Il y a des films sur lesquels nous sommes portés à avoir un a priori positif. Ainsi en est de The Sword Bearer (Меченосец, 2006), de Filipp Yankovski. D’abord du fait du réalisateur, dont nous avons déjà vu Le Conseiller d’État (Статский советник, 2005), un film historique adapté de Boris Akounine et de fort bon aloi. De plus, The Sword Bearer est lui-même adapté d’un roman éponyme de Evguéni Danilenko, oeuvre que nous n’avons pas pris le temps de chroniquer ici, un récit sombre, très sombre, à l’ambiance pesante mais de bonne facture. Et quand en plus nous voyons que les deux rôles principaux sont tenus par Artem Tkatchenko et surtout par la merveilleuse Tchoulpan Khamatova (que le public français a pu découvrir dans Luna Papa et surtout dans Goodbye Lenin), il n’est plus guère possible de faire l’impasse sur ce film.
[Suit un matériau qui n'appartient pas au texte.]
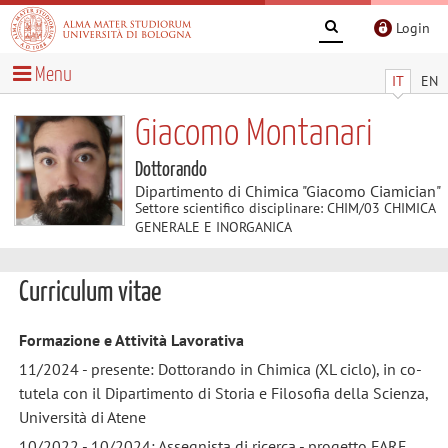
Login
Menu
IT
EN
Giacomo Montanari
Dottorando
Dipartimento di Chimica "Giacomo Ciamician"
Settore scientifico disciplinare: CHIM/03 CHIMICA
GENERALE E INORGANICA
Curriculum vitae
Formazione e Attività Lavorativa
11/2024 - presente: Dottorando in Chimica (XL ciclo), in co-
tutela con il Dipartimento di Storia e Filosofia della Scienza,
Università di Atene
10/2022 - 10/2024: Assegnista di ricerca - progetto FARE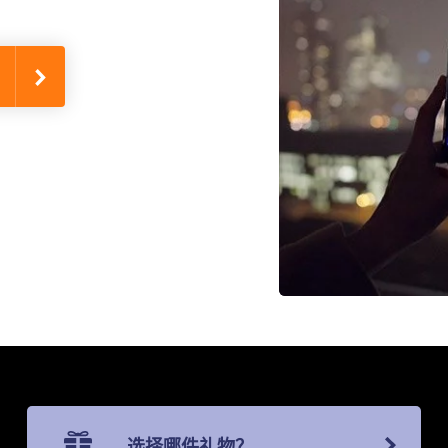
选择哪件礼物？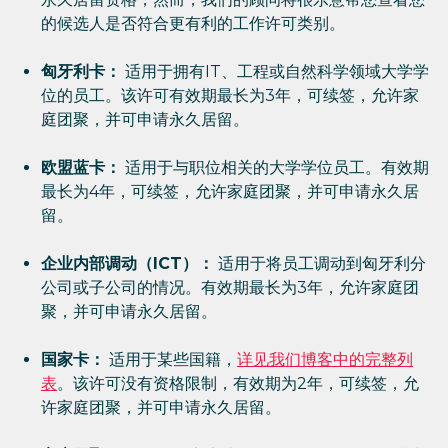
的候选人是否符合更有利的工作许可类别。
匈牙利卡：
适用于拥有IT、工程或自然科学领域大学学
位的员工。该许可有效期最长为3年，可续签，允许家
庭团聚，并可申请永久居留。
欧盟蓝卡：
适用于与职位相关的大学学位员工。有效期
最长为4年，可续签，允许家庭团聚，并可申请永久居
留。
企业内部调动（ICT）：
适用于将员工调动到匈牙利分
公司或子公司的情况。有效期最长为3年，允许家庭团
聚，并可申请永久居留。
国家卡：
适用于某些国籍，
详见我们博客中的完整列
表
。该许可没有资格限制，有效期为2年，可续签，允
许家庭团聚，并可申请永久居留。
Sacha est un monstre. De son bras droit, il peut faire sortir une lame incassable, de la longueur qu’il veut. Sa mère a divorcé d’un premier mari qui ne lui a jamais versé de pension, et s’est remariée avec un alcoolique. Et par deux fois, dans son enfance, Sacha a tué. D’abord un marginal qui voulait agresser une amie ; puis son beau-père qui voulait battre sa mère. Doté d’une force colossale, il est devenu incontrôlable. Pourtant, il parvient à garder le secret sur son pouvoir. D’abord viré de son collège, marginalisé, puis devenu adulte il est encore dépendant de sa mère, qu’il aime par-dessus tout. Mais un jour, alors qu’il revoit une amie d’enfance, il est sauvagement agressé par le fiancé de celle-ci, le fils d’une mafieuse. Pris de colère impulsive, il massacre le fiancé en question et son chauffeur, à coups de barre de fer, sous les yeux de son amie.
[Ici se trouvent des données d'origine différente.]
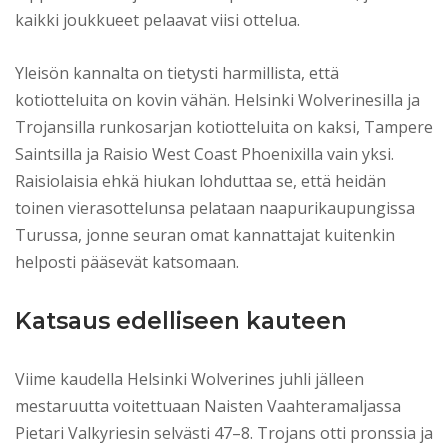
kaikki joukkueet pelaavat viisi ottelua.
Yleisön kannalta on tietysti harmillista, että
kotiotteluita on kovin vähän. Helsinki Wolverinesilla ja
Trojansilla runkosarjan kotiotteluita on kaksi, Tampere
Saintsilla ja Raisio West Coast Phoenixilla vain yksi.
Raisiolaisia ehkä hiukan lohduttaa se, että heidän
toinen vierasottelunsa pelataan naapurikaupungissa
Turussa, jonne seuran omat kannattajat kuitenkin
helposti pääsevät katsomaan.
Katsaus edelliseen kauteen
Viime kaudella Helsinki Wolverines juhli jälleen
mestaruutta voitettuaan Naisten Vaahteramaljassa
Pietari Valkyriesin selvästi 47–8. Trojans otti pronssia ja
Commence alors une longue fuite en avant. Pourchassé autant par la police que par les mafieux qui veulent lui faire la peau, il égrène les morts sur son chemin jusqu’à rencontrer, au dernier étage d’un immeuble sur le toit duquel il a vainement tenté de se trancher le bras, Katya, une jeune femme qui par son seul amour parviendra un temps à le stabiliser.
Sous d’autres cieux et dans d’autres studios de cinéma, un personnage doté de pouvoirs comme ceux de Sacha aurait été affublé d’un costume ridicule et serait devenu un superhéros ou un super-vilain. De fait, en lisant le résumé du film tel qu’il est proposé un peu partout, on serait tenté de penser à un mélange de Hulk et de Wolverine : rien ne serait plus faux. Danilenko, et à sa suite Yankovski, ont fait de Sacha un homme, autrement dit une anomalie dont les autres enfants ont peur, puis un marginal, et enfin un tueur. Le pouvoir de Sacha est sa malédiction, et sa vie sur terre est un enfer. Les catalogues de cinéma russe ont d’ailleurs eu bien du mal à classer The Sword Bearer : fantastique ? action ? thriller ? mélodrame ? En fait tout cela en même temps, et c’est ce qui fait la force du film. Film fantastique, puisque le personnage principal est doté d’un pouvoir extraordinaire, qu’il tente de cacher aux yeux de tous. Action et thriller : sa fuite puis sa lutte contre la mafia et la police relève bien de ces genres, même si l’enquête reste en arrière-plan et si les scènes de combat sont remarquablement courtes – quelques secondes – même toujours terriblement efficaces, voire parfois choquantes de cruauté. Mélodrame, enfin et surtout, car il s’agit là d’une formidable histoire d’amour entre Sacha et Katya, une jeune femme qui accepte de le suivre quoi qu’il arrive, même si cela doit être au prix de sa santé mentale.
Si nous regrettons quelques raccourcis scénaristiques – mineurs cependant –, et un final pas tout à fait à la hauteur au niveau des effets spéciaux, nous ne pouvons cependant que constater que The Sword Bearer est un beau et riche film, qui peut sembler lent, mais dans lequel il se passe une foule de choses. Servi par de bons acteurs, une belle image, des idées de mise en scène troublantes, notamment pour suggérer la violence plus que la montrer, il se classe pour l’instant, à nos yeux, dans ce qui s’est fait de mieux en matière de fantastique russe ces dernières années.
The Sword Bearer n’est a priori pas sorti en France. On peut cependant trouver sur internet une version doublée en français dont nous ne connaissons pas l’origine. Force est de reconnaître que ce doublage, fait par des acteurs insipides, dessert le film. Pour les anglicistes, un DVD avec sous-titres anglais est cependant disponible.